Nonmelanoma skin cancer is an exceedingly common, and the vast majority of patients do not require treatment beyond surgery. However, there are rare patients in whom surgery and/or radiation therapy is insufficient and who could potentially benefit from immunotherapy, he says.
Although the vast majority of patients with basal cell carcinoma (BCC) and squamous cell carcinoma (SCC) will not require immunotherapy, those who do have advanced disease is surprisingly high, which underscores the urgency for more effective treatment options, he says.
“Until recently, there really was no effective systemic therapy for those set of patients with advanced disease, with most patients relegated to surgery and variably effective courses of chemotherapy,” Dr. Hall says.
Pembrolizumab (Keytruda, Merck) and avelumab (Bavencio, EMD Serano and Pfizer) are two immunotherapy drugs that have proven to be very effective in the treatment of advanced Merkel cell carcinoma (MCC). Similarly, cemiplimab (Libtayo, Regeneron Pharmaceuticals and Sanofi Genzyme) has been effective in patients with SCC.
The very high response rates suggest a strong immunologic characteristic associated with these cancers. The data with pembrolizumab and avelumab demonstrate durable long-term survival in some patients, an uncommon occurrence for patients with MCC.
“Prior to immunotherapy, cytotoxic chemotherapy was commonly employed in patients with advanced disease, which usually led to brief responses but then the tumors would soon develop resistance. What we are seeing with pembrolizumab and avelumab is long-term survivors with MCC, which is truly remarkable for this patient population with historically poor outcomes,” says Shailender Bhatia, M.D., associate professor, division of medical oncology, University of Washington, and Clinical Research Division, Fred Hutchinson Cancer Research Center, Seattle, a senior author.
Also considered to be a major breakthrough, cemiplimab is the first drug approved specifically for cutaneous SCC that has demonstrated good efficacy in an increasing number of patients.
According to Dr. Bhatia, one of the most fascinating aspects of NMSCs is that they are a heterogenous group of cancers with different pathologies, but have similar etiologic factors including the association to UV radiation exposure. A proportion of MCC tumors are unique in their association with Merkel cell polyoma virus. Despite the different mechanisms of carcinogenesis, the NMSC tumors have an inherent immunogenicity coming from different sources, making immunotherapy almost a logical conclusion concerning potentially effective treatment approaches.
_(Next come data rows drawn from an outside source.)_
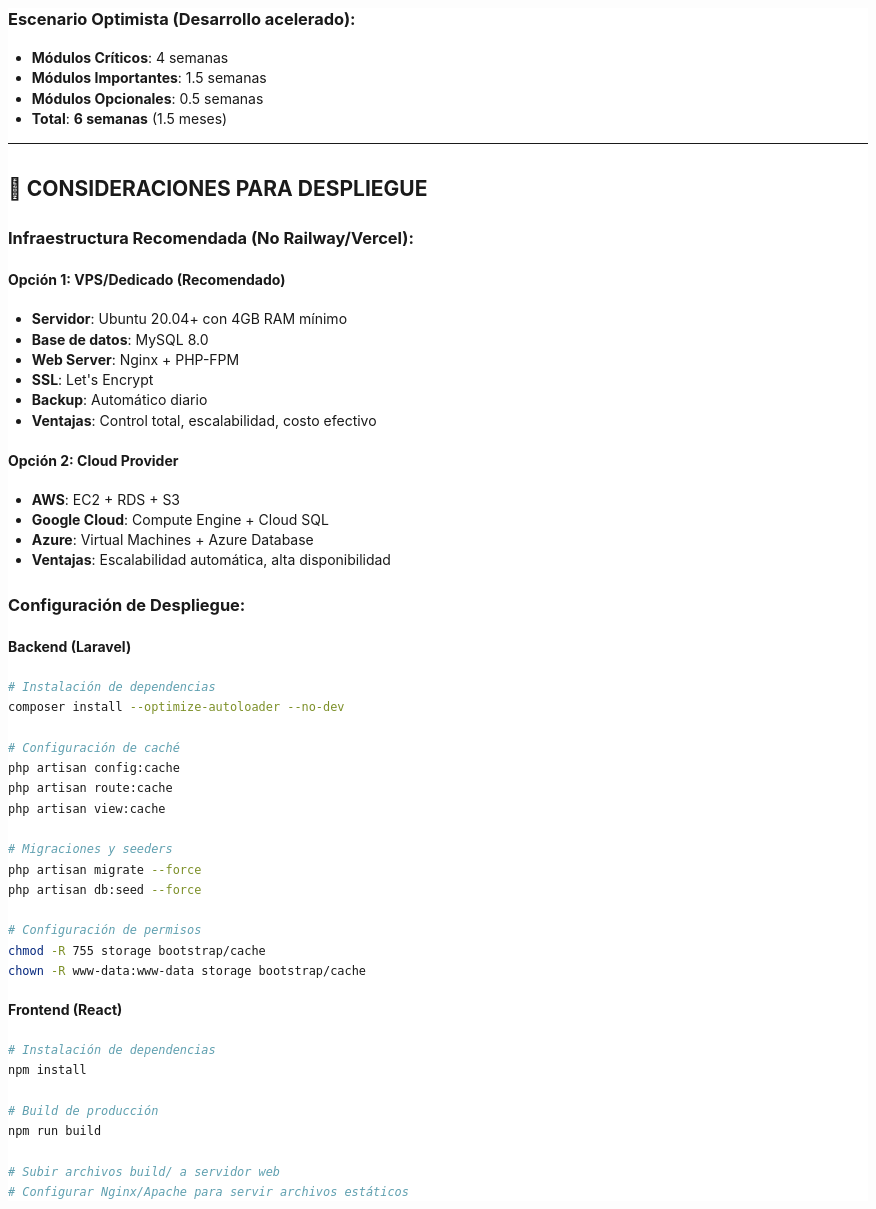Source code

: ### **Escenario Optimista** (Desarrollo acelerado):
- **Módulos Críticos**: 4 semanas
- **Módulos Importantes**: 1.5 semanas
- **Módulos Opcionales**: 0.5 semanas
- **Total**: **6 semanas** (1.5 meses)

---

## 🚀 **CONSIDERACIONES PARA DESPLIEGUE**

### **Infraestructura Recomendada** (No Railway/Vercel):

#### **Opción 1: VPS/Dedicado** (Recomendado)
- **Servidor**: Ubuntu 20.04+ con 4GB RAM mínimo
- **Base de datos**: MySQL 8.0
- **Web Server**: Nginx + PHP-FPM
- **SSL**: Let's Encrypt
- **Backup**: Automático diario
- **Ventajas**: Control total, escalabilidad, costo efectivo

#### **Opción 2: Cloud Provider**
- **AWS**: EC2 + RDS + S3
- **Google Cloud**: Compute Engine + Cloud SQL
- **Azure**: Virtual Machines + Azure Database
- **Ventajas**: Escalabilidad automática, alta disponibilidad


### **Configuración de Despliegue**:

#### **Backend (Laravel)**
```bash
# Instalación de dependencias
composer install --optimize-autoloader --no-dev

# Configuración de caché
php artisan config:cache
php artisan route:cache
php artisan view:cache

# Migraciones y seeders
php artisan migrate --force
php artisan db:seed --force

# Configuración de permisos
chmod -R 755 storage bootstrap/cache
chown -R www-data:www-data storage bootstrap/cache
```

#### **Frontend (React)**
```bash
# Instalación de dependencias
npm install

# Build de producción
npm run build

# Subir archivos build/ a servidor web
# Configurar Nginx/Apache para servir archivos estáticos
```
“The signatures in the mutations of cutaneous SCC, BCC, and virus negative MCC tumors is highly suggestive of UV exposure, and the mutational burden is among the highest seen in solid tumors. These mutations can lead to the formation of neoantigens, which can also drive immunogenicity. This is why the responses to immunotherapy are among the highest we see among solid tumors, and certainly comparable to, if not higher than what one would perhaps expect with melanoma,” Dr. Bhatia says.
Not all mutations lead to strong antigens, Dr. Bhatia says. More important than a sheer number of antigens are quality antigens needed to drive an immune response, and patients who have those quality antigens and the subsequent immune response are probably most likely to benefit from immunotherapy.
“There still is a lot of work to do, and future studies with long-term follow-up data could focus on more effective therapies for patients who do not respond, as well as finding better strategies to enhance the responses in patients who do respond to immunotherapeutic agents.”
Drs. Hall and Bhatia report no relevant financial interests.
1 Hall ET, Fernandez-Lopez E, Silk AW, Dummer R, Bhatia S. Immunologic Characteristics of Nonmelanoma Skin Cancers: Implications for Immunotherapy. Am Soc Clin Oncol Educ Book. 2020 Mar;40:1-10.